Some of Frank Oscar Peat’s Kauri gum
collection, on display at the Dargaville Museum

For some men arriving in Northland at the beginning of last century, kauri gum held almost as much lure as gold. Frank Oscar Peat was such a man. Have a look at the display that has ended up in Dargaville Museum’s Kauri Gum Hall and you will understand why.

Gained with financial help from Dargaville Rotary in 1978, it totals 400 golden samples, large and small, out of Peat’s collection of 1,600 pieces.

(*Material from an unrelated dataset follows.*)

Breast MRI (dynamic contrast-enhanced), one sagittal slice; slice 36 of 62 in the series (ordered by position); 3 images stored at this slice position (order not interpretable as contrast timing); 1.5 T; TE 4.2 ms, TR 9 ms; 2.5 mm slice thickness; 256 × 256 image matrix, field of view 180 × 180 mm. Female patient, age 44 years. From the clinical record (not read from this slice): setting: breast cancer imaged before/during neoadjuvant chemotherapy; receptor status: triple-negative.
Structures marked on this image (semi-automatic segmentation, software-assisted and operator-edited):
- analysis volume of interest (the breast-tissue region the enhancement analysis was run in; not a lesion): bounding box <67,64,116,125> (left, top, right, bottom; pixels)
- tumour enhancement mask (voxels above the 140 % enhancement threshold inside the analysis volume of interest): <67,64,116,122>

Born in Arch Hill, Auckland, he came with his parents to Dargaville in 1902 as a young man of nineteen years, second eldest in a family of eight children. Over the next twenty-five years he collected the best pieces of kauri gum.

In his book, Great Northern Wairoa, Edgar Bradley wrote that Peat left his job at B. E. William’s store on the corner of Hokianga Road and Victoria Street to build a jeweller’s shop, where Distinction Jewellers now trade in town.

One of Peat’s brothers owned a blacksmith shop in Victoria Street, another was manager of the Kaihu railway operation and their father was listed as a jeweller. Both parents died in their sixties and are buried in Mt Wesley cemetery.

Frank Peat had married a distant cousin from a family with connections in Titirangi and that is where he went after leaving Kaipara in 1927.

Records show that builder P. W. Peate (with an ‘e’) built ‘a museum in classic style’ for Frank in Titirangi. He named it ‘Treasure House’ and put his treasures of kauri gum, mounted specimens of native birds, seashells and artefacts on display for tourists. Most of the exhibits came from Dargaville and other parts of Northland.

Drive up to Titirangi today, go to Lopdell House built in 1930 as Hotel Titirangi, and in the car park at the back you will find Treasure House, still exactly the same as Peat knew it but nowadays locked up.

In 1933 he decided to sell his lifetime collection. The Evening Post reported, ‘it is described as the finest of its kind in the world and is to be acquired by the National Art Gallery and Dominion Museum. Mr. Peat received a tempting offer from overseas but prefers that the collection should remain in New Zealand’. And that has been Dargaville’s good fortune.